* [Provided passage]:

------------------------------------------------

The same fact pattern as Scenario 2, except that the lessor has not yet found a new tenant when it evicts the existing tenant.

Relevant literature

Under Indian GAAP the following accounting literature is relevant for concluding on this fact pattern.

Paragraph 20 & 21 of AS-10 Accounting for Fixed Assets

Paragraph 20 : The cost of a fixed asset should comprise its purchase price and any attributable cost of bringing the asset to its working condition for its intended use.

Paragraph 21 : The cost of a self-constructed fixed asset should comprise those costs that relate directly to the specific asset and those that are attributable to the construction activity in general and can be allocated to the specific asset.

Paragraph 31 & 42 of AS-19 Leases Paragraph 31 : Initial direct costs, such as commissions and legal fees, are often incurred by lessors in negotiating and arranging a lease. For finance leases, these initial direct costs are incurred to produce finance income and are either recognised immediately in the statement of profit and loss or allocated against the finance income over the lease term.

Paragraph 42 : Initial direct costs incurred specifically to earn revenues from an operating lease are either deferred and allocated to income over the lease term in proportion to the recognition of rent income, or are recognised as an expense in the statement of profit and loss in the period in which they are incurred.

Author’s view Scenario 1 View A — Expense the eviction costs as incurred

The eviction costs are costs of terminating the existing lease. Therefore, they should be expensed as incurred.

View B — Capitalise the eviction costs It is necessary for the lessor to make eviction payments to the existing tenants in order to refurbish the property. The eviction costs are directly attributable to the property and meet the definition of construction costs of the property and are costs required to bring the asset to “the condition necessary for it to be capable of operating in the manner intended by management”. Therefore, the costs should be capitalised.

Considering paragraph 20 & 21 of AS-10, the author believes that View B is more appropriate.

Scenario 2
View A — Expense the eviction cost as incurred

The eviction cost is a cost of terminating the existing lease, and does not represent a cost of the underlying investment property. Therefore, it should be expensed as incurred.

------------------------------------------------

* [Supplied data]:
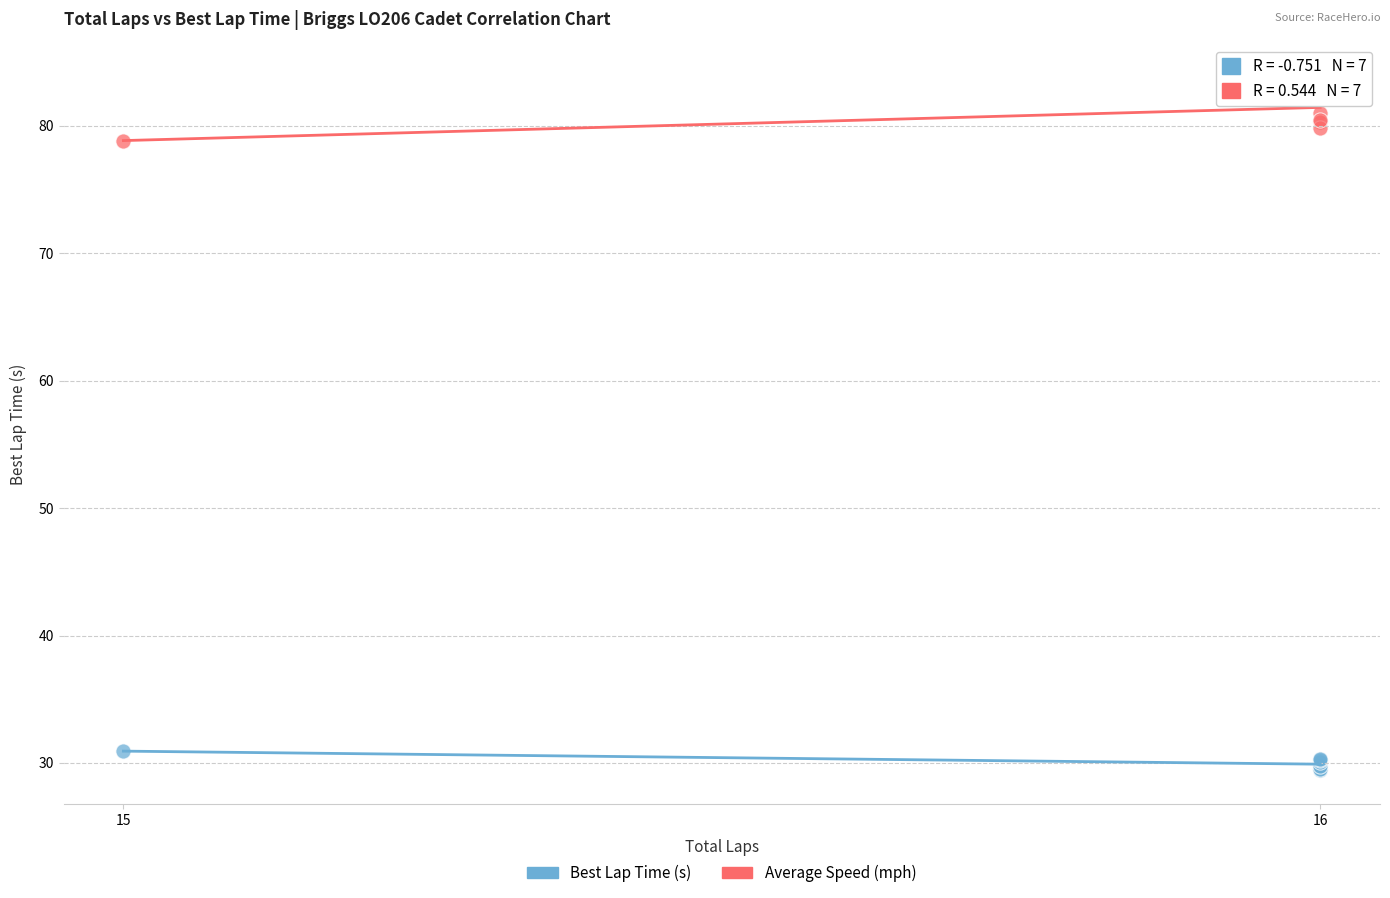

Which series contains the lowest Y value?

Best Lap Time (s)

------------------------------------------------

* [Brief]:
Repeat everything in the passage on lessor eviction costs from "The eviction costs are costs" down to "should be capitalised." word for word.

* [Exercise result]:
The eviction costs are costs of terminating the existing lease. Therefore, they should be expensed as incurred.

View B — Capitalise the eviction costs It is necessary for the lessor to make eviction payments to the existing tenants in order to refurbish the property. The eviction costs are directly attributable to the property and meet the definition of construction costs of the property and are costs required to bring the asset to “the condition necessary for it to be capable of operating in the manner intended by management”. Therefore, the costs should be capitalised.